Lines in the listing below that hold "camera" are the ones to copy.
# # # #
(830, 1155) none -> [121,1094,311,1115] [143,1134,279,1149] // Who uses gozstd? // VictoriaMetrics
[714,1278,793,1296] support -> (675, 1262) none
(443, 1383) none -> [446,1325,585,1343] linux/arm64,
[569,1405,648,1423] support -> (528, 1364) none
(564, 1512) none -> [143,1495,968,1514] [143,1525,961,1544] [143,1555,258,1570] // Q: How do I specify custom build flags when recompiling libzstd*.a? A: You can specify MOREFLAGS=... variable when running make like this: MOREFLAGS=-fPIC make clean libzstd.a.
# # # #
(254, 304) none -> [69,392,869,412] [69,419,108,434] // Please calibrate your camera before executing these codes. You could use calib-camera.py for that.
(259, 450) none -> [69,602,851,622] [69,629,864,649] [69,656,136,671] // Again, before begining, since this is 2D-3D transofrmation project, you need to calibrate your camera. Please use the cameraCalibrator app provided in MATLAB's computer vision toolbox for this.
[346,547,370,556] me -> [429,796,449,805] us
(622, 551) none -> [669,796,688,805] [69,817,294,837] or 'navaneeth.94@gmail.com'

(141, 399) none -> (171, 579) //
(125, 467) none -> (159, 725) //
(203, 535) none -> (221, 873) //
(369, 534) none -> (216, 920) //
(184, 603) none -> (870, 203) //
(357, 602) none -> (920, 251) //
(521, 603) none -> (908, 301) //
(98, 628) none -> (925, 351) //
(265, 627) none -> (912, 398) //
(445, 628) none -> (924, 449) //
# # # #
Answer for this exercise:
(254, 304) none -> [69,392,869,412] [69,419,108,434] // Please calibrate your camera before executing these codes. You could use calib-camera.py for that.
(259, 450) none -> [69,602,851,622] [69,629,864,649] [69,656,136,671] // Again, before begining, since this is 2D-3D transofrmation project, you need to calibrate your camera. Please use the cameraCalibrator app provided in MATLAB's computer vision toolbox for this.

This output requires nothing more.